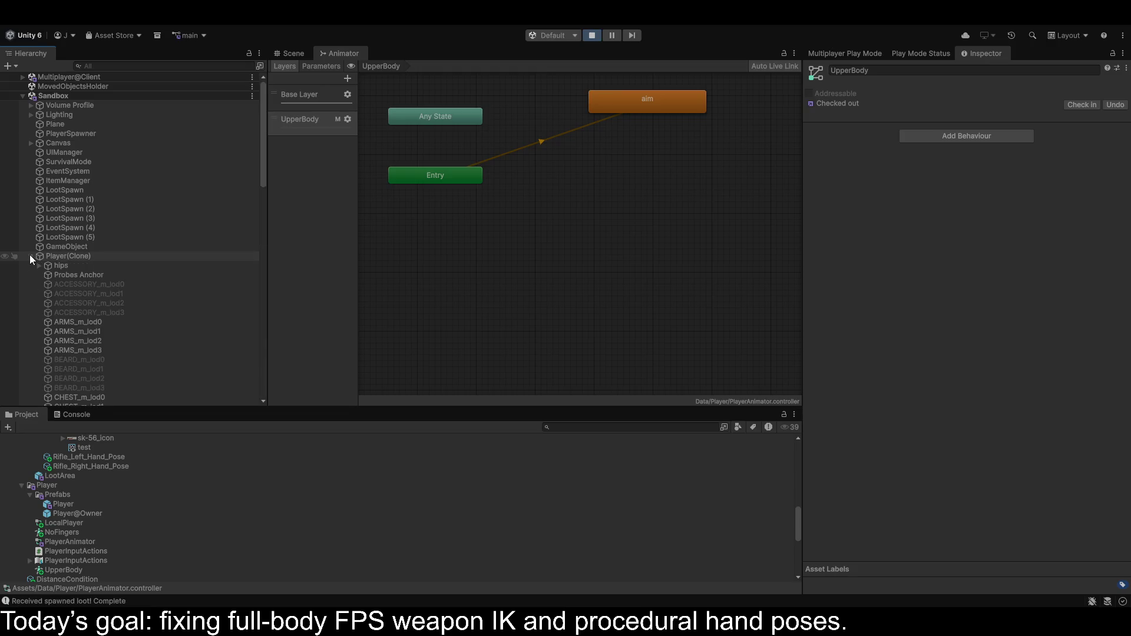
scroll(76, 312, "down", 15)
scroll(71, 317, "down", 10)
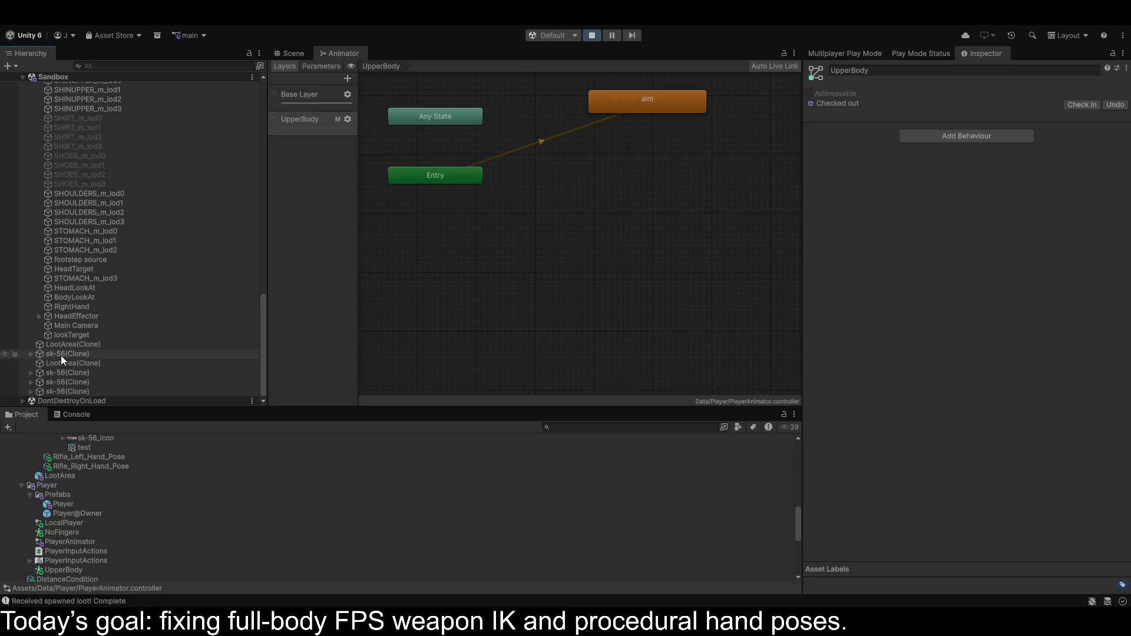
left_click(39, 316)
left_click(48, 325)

══════════════════════════════

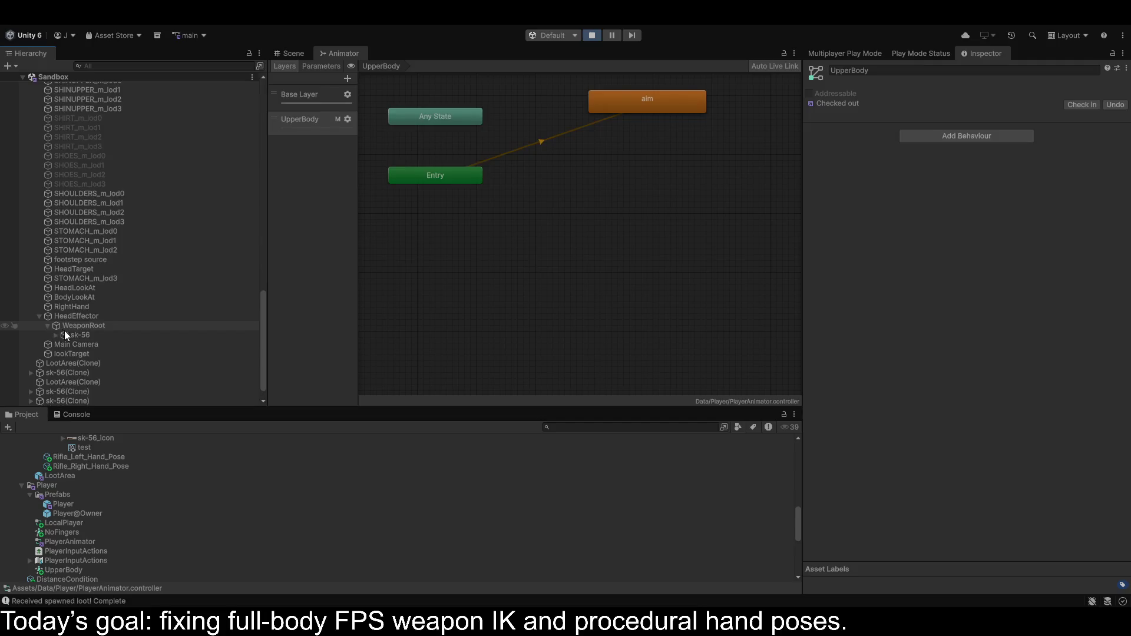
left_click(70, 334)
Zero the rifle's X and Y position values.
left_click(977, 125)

══════════════════════════════

**TASK TO COMPLETE**
Please return each line of the listing above that contains "down".

**RESULT BELOW**
scroll(76, 312, "down", 15)
scroll(71, 317, "down", 10)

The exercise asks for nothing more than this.